At issue is President Obama’s most recent campaign ad, which claims he will “eliminate oil subsidies” and takes express aim at ExxonMobil. That spot follows on a Rose Garden event in March where the president pointedly mentioned ExxonMobil while criticizing the oil and gas industry for taking “billions a year in taxpayer subsidies.”

It is bad enough that these attacks unfairly target one company. The real problem, though, is that the charge on which they’re based isn’t true, and no amount of repeating it can change that.

In late June the Washington Post awarded the Obama campaign “Four Pinocchios” for an ad criticizing Mitt Romney for allegedly outsourcing jobs while running Bain Capital. One can be excused for thinking the president’s advisers would be extra careful in subsequent ads to make sure their claims could be backed up. Unfortunately that’s not the case when it comes to the oil and gas industry.

I’ve used this space before to set the record straight on claims of industry subsidies. Nevertheless, I feel compelled to cover this ground again.

The simple fact is that neither ExxonMobil nor the U.S. oil and gas industry as a whole receives subsidies.

What the president refers to as subsidies for companies like ExxonMobil are actually legitimate tax provisions that apply to many organizations and many industries across the board.

The best example of so-called industry subsidies – and the one that critics usually cite first – is the manufacturing income deduction under section 199 of the tax code.

This is no subsidy at all; it’s a deduction available to virtually every American manufacturer – whether you refine oil into gasoline or make cars or toasters or microprocessors or even if you produce Hollywood movies. In fact, the scope of this deduction is actually less for oil and gas producers than for other manufacturers.

That alone gives lie to the notion it is a special benefit extended to the oil and gas industry by politically connected friends in Washington.

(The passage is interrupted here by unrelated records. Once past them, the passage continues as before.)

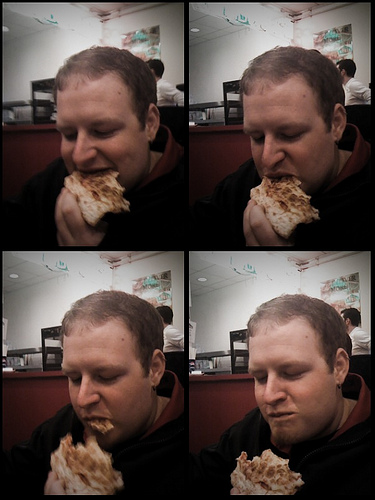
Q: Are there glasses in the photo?
A: No, there are no glasses.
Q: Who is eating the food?
A: The man is eating the food.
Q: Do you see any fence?
A: No, there are no fences.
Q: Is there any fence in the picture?
A: No, there are no fences.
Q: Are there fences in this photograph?
A: No, there are no fences.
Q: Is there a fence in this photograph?
A: No, there are no fences.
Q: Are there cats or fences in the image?
A: No, there are no fences or cats.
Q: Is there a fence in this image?
A: No, there are no fences.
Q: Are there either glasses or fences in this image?
A: No, there are no fences or glasses.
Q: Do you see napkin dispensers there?
A: No, there are no napkin dispensers.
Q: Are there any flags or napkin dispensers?
A: No, there are no napkin dispensers or flags.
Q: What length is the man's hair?
A: The hair is short.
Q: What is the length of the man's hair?
A: The hair is short.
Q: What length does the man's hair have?
A: The hair has short length.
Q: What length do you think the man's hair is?
A: The hair is short.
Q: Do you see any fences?
A: No, there are no fences.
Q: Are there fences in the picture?
A: No, there are no fences.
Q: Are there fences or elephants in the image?
A: No, there are no fences or elephants.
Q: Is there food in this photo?
A: Yes, there is food.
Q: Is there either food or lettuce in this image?
A: Yes, there is food.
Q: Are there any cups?
A: No, there are no cups.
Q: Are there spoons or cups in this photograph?
A: No, there are no cups or spoons.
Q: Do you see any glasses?
A: No, there are no glasses.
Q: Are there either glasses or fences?
A: No, there are no glasses or fences.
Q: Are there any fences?
A: No, there are no fences.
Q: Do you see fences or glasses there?
A: No, there are no fences or glasses.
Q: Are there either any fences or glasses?
A: No, there are no fences or glasses.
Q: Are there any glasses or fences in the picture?
A: No, there are no fences or glasses.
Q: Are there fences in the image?
A: No, there are no fences.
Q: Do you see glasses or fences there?
A: No, there are no fences or glasses.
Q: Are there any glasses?
A: No, there are no glasses.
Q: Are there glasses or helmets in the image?
A: No, there are no glasses or helmets.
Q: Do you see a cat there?
A: No, there are no cats.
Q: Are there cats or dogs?
A: No, there are no cats or dogs.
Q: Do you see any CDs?
A: No, there are no cds.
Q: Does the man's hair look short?
A: Yes, the hair is short.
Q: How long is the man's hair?
A: The hair is short.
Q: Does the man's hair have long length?
A: No, the hair is short.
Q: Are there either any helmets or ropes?
A: No, there are no helmets or ropes.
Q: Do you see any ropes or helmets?
A: No, there are no helmets or ropes.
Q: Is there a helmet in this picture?
A: No, there are no helmets.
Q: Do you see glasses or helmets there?
A: No, there are no helmets or glasses.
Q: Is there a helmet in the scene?
A: No, there are no helmets.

And to entirely bar the largest oil companies from taking advantage of the 199 deduction available to other manufacturers amounts to nakedly punitive political punishment.

And the other supposed subsidies? A recent Wall Street Journal editorial noted they are merely “deductions from taxes that cover the cost of doing business and earning income to tax in the first place.” And like the 199 deduction, most are available to other manufacturers in other industries.

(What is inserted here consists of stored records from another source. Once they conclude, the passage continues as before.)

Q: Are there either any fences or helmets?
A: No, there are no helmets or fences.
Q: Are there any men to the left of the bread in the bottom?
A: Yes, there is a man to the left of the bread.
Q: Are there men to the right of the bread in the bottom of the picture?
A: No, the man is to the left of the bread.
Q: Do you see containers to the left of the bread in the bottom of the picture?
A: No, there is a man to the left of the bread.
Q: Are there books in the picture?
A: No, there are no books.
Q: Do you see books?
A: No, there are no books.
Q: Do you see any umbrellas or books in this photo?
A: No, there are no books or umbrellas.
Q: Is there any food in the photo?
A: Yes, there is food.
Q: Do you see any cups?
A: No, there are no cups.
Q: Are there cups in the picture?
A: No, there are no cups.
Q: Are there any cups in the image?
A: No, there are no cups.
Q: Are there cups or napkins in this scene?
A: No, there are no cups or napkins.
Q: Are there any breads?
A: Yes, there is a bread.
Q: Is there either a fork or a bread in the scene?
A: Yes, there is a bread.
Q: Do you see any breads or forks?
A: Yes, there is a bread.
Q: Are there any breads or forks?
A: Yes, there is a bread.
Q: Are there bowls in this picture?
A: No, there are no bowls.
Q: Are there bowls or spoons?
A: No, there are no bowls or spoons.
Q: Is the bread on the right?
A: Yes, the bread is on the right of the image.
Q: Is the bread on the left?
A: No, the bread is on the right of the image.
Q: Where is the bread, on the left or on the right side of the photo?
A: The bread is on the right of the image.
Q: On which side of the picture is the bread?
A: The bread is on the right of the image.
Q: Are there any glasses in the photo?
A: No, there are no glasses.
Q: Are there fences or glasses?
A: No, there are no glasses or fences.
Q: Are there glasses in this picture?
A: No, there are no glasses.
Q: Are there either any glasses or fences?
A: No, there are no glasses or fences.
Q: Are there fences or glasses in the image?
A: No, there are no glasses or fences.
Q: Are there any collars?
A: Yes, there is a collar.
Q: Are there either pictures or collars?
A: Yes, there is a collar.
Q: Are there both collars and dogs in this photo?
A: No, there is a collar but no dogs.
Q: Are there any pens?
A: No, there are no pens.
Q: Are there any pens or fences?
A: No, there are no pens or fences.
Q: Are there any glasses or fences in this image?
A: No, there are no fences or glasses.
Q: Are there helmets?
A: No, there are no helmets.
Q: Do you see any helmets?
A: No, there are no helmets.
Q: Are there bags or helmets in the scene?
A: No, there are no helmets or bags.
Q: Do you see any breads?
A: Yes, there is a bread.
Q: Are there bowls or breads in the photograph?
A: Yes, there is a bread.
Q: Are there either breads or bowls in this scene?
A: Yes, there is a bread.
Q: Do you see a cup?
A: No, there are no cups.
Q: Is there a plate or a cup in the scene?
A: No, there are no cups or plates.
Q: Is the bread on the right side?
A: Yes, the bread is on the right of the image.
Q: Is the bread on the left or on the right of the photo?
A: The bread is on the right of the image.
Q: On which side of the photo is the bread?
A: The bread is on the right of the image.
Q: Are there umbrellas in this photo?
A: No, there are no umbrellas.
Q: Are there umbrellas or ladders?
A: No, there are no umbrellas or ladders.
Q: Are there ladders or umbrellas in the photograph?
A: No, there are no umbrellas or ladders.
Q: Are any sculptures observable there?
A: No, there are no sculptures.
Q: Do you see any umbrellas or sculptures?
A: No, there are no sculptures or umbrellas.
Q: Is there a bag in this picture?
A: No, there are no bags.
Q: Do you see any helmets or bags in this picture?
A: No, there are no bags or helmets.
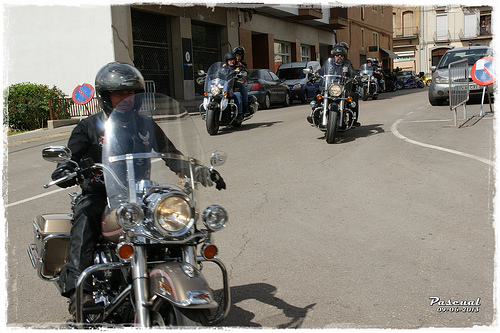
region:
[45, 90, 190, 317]
a cop on a bike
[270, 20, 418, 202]
a cop on a bike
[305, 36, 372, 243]
a cop on a bike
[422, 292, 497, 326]
date stamp on bottom right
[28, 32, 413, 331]
people on motorcycles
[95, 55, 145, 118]
reflections on man's helmet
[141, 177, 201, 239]
headlight of motorcycle is turned on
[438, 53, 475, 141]
metal railing on two posts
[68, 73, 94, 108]
blue and red circular sign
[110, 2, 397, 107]
buildings situated very close together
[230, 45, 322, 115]
two vehicles parked facing each other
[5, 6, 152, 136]
green shrubbery beside building's white wall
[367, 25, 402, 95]
small awning over entrance to building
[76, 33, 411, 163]
four motorcyclists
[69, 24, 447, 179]
all of the people are wearing helmets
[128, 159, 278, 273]
the lights on the bikes are on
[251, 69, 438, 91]
cars are parked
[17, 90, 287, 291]
a man rides solo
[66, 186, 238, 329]
the motorcycle is copper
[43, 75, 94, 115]
a blue and red sign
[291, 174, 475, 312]
the street is light grey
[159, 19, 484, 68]
buildings in the background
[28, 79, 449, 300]
the sun is out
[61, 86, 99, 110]
Red and blue sign.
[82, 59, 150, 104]
Motorcycle rider is wearing a helmet.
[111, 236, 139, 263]
Red light on the motorcycle.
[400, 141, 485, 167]
Solid white line on the road.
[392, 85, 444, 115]
Small white lines on the road.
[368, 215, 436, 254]
The road is brownish grey.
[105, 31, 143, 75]
Crack in the wall.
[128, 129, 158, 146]
Logo on the biker's jacket.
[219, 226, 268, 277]
Crack in the road.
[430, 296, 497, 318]
Name and date on the bottom right corner.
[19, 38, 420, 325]
motorcyclists in the street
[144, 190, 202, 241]
front light of a motorcycle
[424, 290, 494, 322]
photographer copyright in bottom corner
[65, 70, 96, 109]
traffic sign on the sidewalk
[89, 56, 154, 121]
helmet on motorcyclist's head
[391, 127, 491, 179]
white painted line in street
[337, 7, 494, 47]
buildings in the background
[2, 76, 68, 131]
green bush by a building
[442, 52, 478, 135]
metal barricade fence in road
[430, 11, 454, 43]
window of a building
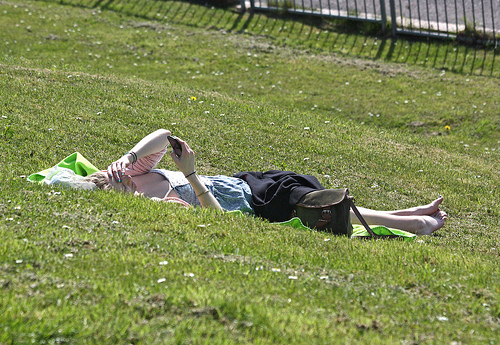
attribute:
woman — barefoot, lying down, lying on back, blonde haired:
[44, 118, 452, 255]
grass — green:
[3, 0, 498, 343]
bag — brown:
[284, 184, 400, 241]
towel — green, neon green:
[26, 147, 418, 244]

The fact is, U.S. oil and gas companies like ExxonMobil are actually making a significant economic contribution at a time when the country is still recovering from the ill effects of a multi-year recession.

Consider that oil and gas companies created 9 percent of new U.S. jobs in 2011. Or that for every new job directly related to oil and gas extraction, three more were created in industries that supply energy companies with goods and services. On top of that, the industry pays the federal government approximately $86 million a day – or about $31 billion a year – in rents, royalties, bonuses and corporate taxes.

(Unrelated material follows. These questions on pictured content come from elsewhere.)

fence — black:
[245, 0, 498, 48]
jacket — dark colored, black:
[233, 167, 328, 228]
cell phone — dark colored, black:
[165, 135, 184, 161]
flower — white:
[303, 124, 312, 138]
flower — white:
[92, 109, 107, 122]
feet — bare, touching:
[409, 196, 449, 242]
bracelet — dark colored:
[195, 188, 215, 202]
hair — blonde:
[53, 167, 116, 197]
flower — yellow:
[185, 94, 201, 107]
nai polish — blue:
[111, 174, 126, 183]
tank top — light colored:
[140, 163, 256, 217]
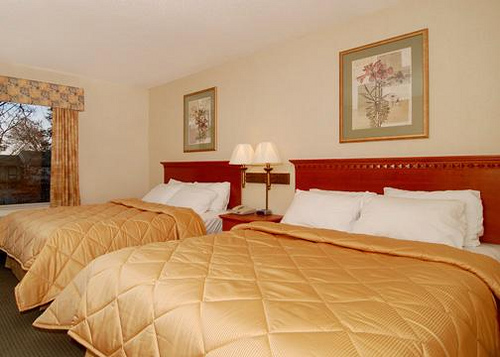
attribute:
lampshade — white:
[252, 141, 283, 164]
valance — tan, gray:
[0, 74, 85, 112]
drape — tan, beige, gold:
[51, 106, 80, 208]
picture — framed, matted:
[338, 28, 429, 143]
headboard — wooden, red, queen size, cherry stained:
[287, 155, 499, 246]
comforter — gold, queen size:
[32, 220, 498, 357]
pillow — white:
[353, 192, 466, 253]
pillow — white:
[281, 190, 364, 235]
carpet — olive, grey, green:
[1, 266, 86, 356]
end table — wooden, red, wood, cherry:
[219, 213, 283, 232]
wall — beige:
[150, 1, 499, 193]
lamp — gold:
[251, 141, 282, 190]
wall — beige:
[0, 58, 149, 217]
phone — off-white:
[231, 205, 256, 216]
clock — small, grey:
[256, 209, 272, 216]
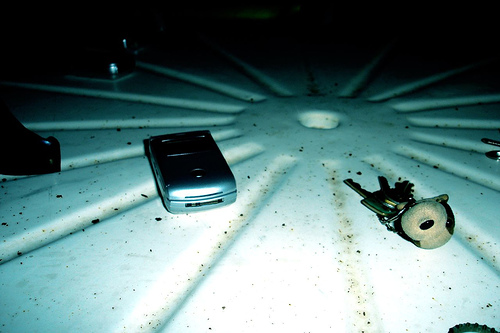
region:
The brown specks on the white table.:
[26, 96, 497, 328]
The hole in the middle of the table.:
[297, 105, 350, 139]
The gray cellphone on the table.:
[139, 130, 233, 210]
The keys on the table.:
[344, 168, 411, 218]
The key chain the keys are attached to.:
[389, 198, 457, 250]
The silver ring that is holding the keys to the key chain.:
[384, 208, 416, 220]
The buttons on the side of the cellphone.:
[147, 158, 162, 182]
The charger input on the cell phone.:
[182, 200, 224, 206]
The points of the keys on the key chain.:
[341, 168, 409, 192]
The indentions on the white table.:
[21, 52, 488, 317]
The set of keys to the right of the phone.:
[347, 165, 423, 215]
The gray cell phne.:
[158, 130, 240, 217]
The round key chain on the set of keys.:
[405, 198, 452, 249]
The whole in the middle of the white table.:
[293, 108, 345, 135]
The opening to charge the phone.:
[182, 198, 228, 208]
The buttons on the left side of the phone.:
[147, 155, 161, 179]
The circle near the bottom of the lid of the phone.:
[184, 169, 208, 183]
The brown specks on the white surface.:
[51, 70, 457, 331]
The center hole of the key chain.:
[417, 216, 435, 231]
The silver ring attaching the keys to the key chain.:
[380, 203, 413, 229]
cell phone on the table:
[129, 119, 256, 228]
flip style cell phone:
[136, 126, 258, 219]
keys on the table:
[334, 158, 461, 271]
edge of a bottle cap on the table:
[421, 302, 488, 330]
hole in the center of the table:
[284, 102, 344, 150]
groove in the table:
[16, 206, 98, 254]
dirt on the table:
[325, 168, 354, 244]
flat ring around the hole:
[216, 90, 428, 165]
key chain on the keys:
[402, 202, 459, 257]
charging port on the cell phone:
[181, 192, 233, 210]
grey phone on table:
[149, 104, 250, 215]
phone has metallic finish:
[161, 141, 251, 216]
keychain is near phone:
[349, 166, 451, 243]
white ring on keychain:
[396, 199, 451, 243]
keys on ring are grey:
[354, 164, 420, 232]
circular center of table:
[244, 94, 353, 158]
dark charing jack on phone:
[178, 191, 242, 216]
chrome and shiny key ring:
[371, 193, 411, 228]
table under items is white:
[88, 29, 473, 306]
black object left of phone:
[0, 104, 66, 191]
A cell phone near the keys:
[143, 132, 231, 210]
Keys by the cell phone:
[348, 176, 448, 248]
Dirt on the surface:
[5, 85, 492, 331]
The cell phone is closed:
[145, 131, 227, 212]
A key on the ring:
[345, 170, 393, 214]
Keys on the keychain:
[348, 172, 413, 212]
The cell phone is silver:
[142, 133, 236, 211]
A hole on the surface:
[301, 110, 338, 132]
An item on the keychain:
[398, 197, 454, 245]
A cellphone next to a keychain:
[141, 128, 458, 247]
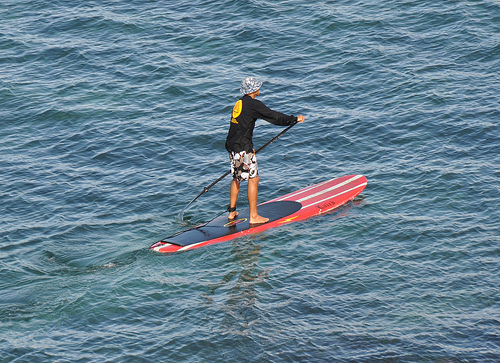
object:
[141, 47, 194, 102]
waves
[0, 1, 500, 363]
water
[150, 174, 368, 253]
board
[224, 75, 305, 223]
man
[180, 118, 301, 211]
paddle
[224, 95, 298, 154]
shirt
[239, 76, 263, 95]
hat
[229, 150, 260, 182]
shorts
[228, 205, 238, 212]
strap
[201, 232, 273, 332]
reflection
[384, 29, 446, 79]
portion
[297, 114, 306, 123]
right hand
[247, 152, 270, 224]
right leg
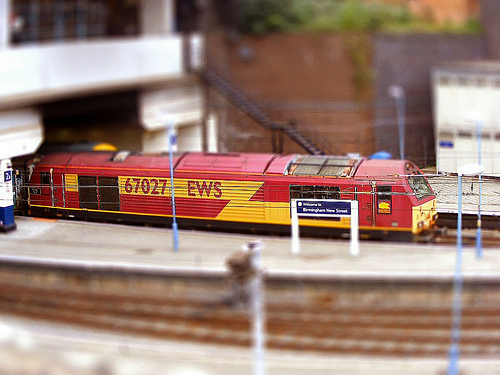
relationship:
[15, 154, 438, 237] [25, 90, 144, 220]
toy train coming out of tunnel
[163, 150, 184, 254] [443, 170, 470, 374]
pole on pole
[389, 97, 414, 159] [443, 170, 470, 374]
pole on pole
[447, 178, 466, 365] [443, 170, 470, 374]
blue paint on pole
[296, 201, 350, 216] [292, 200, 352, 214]
sign on a blue background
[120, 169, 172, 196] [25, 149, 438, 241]
numbers on side of train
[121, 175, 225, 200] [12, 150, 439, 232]
red writing on side of train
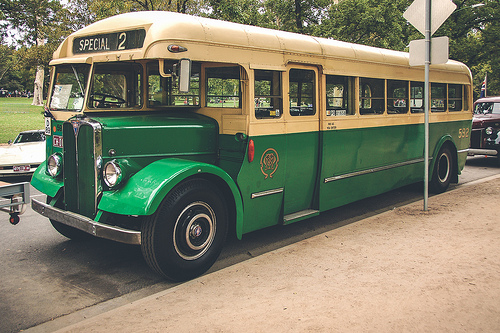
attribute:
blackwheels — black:
[138, 177, 237, 277]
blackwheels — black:
[437, 144, 452, 194]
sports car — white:
[0, 123, 48, 183]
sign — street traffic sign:
[388, 2, 456, 44]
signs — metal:
[403, 1, 459, 216]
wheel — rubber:
[143, 173, 233, 277]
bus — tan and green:
[309, 46, 418, 176]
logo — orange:
[261, 147, 276, 177]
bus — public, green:
[27, 8, 473, 281]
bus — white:
[36, 30, 468, 282]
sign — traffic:
[409, 34, 445, 66]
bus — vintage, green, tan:
[17, 20, 495, 283]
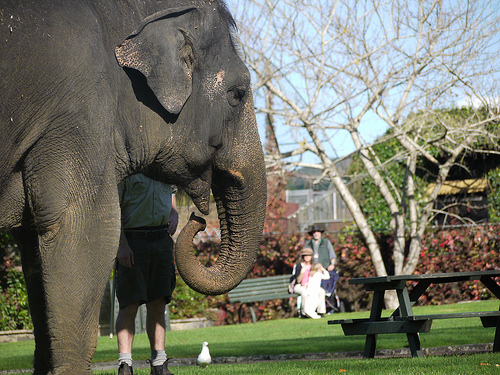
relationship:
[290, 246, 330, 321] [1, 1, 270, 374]
person looking at elephant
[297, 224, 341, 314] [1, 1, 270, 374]
person looking at elephant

The overall contribution of the U.S. energy industry has been one of the few economic bright spots over the last four years, and arguably has prevented a recession from developing into a depression.

It also goes a long way to explaining why the Progressive Policy Institute recently honored ExxonMobil and other oil and gas companies as “Investment Heroes” for betting on America’s future with significant capital investment.

It’s no surprise that candidates play politics with hard-hitting campaign advertising during an election season. But an ad that singles out one company by name for unfair and misleading attack is a poor contribution to America’s great political tradition.